# I want to put my horse in a bosal: Tips?



## wild_spot (Jan 30, 2008)

Hi!

Well I live in Australia, and where I live I only know one person who rides western, and they ride in a bridle, so. I want to put my gelding in a bosal… He pretty much rides off my seat and leg now, and because it’s so dry here they are all getting cracked lips from carrying a bit. I hardly touch the reins when I’m out on the trail, so I would really like to put him in a bosal for trails, then back to the snaffle for training/competition.

So do any of you ride in a bosal/have experience teaching a horse in a bosal? What thickness would be good for him to start out in, and what are some things to look out for when buying one, to make sure I don’t get a dud, as I will probably have to buy one through the internet? Is there any major change in how I would ride/steer him in it? 

Also, will riding him long and low in a bosal a lot have any impact when I have the snaffle on and ask him to take up the contact/ride into it?

Any help would be appreciated!


----------



## smrobs (Jul 30, 2008)

I have ridden a few horses in a bosal and I would suggest a braided rawhide bosal that is at least 5/8 or 3/4 inch in diameter (2 cm?) Also, if he is working off leg and body cues now, it would be easy to transition him from bit to bosal. It would just take him a little bit to figure out the pressure because it has different pressure than the bit. I don't think riding him long on trail would cause any problems getting him to contact the bit.
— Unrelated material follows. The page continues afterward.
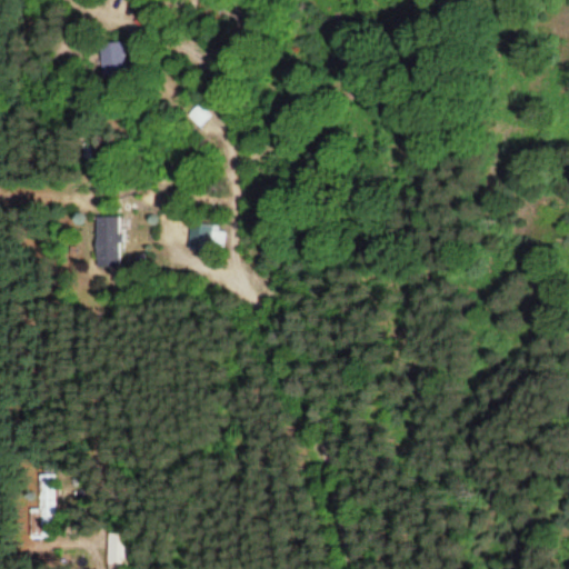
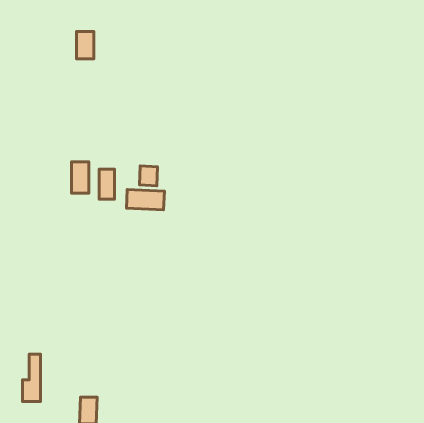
building: none -> [99,169,114,199]
building: none -> [126,190,164,210]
However, have you just tried riding in a rope halter/lead. That is kinda the same thing and costs a lot less.


----------



## wild_spot (Jan 30, 2008)

Thanks! I rode him in a rope halter last night, but it doesn't fit him the best. He was pretty good, took him a while to figure out how to turn his head right though, lol.


----------



## smrobs (Jul 30, 2008)

It will take a while to learn with any drastic change in head-gear. If you get along and he is responsive, I would just stick with the halter and forget the bosal. Might want to get one that fits him though.


----------



## wild_spot (Jan 30, 2008)

I know, it's one I found and decided to try! I'm headingto buy him his own one this afternoon :]


----------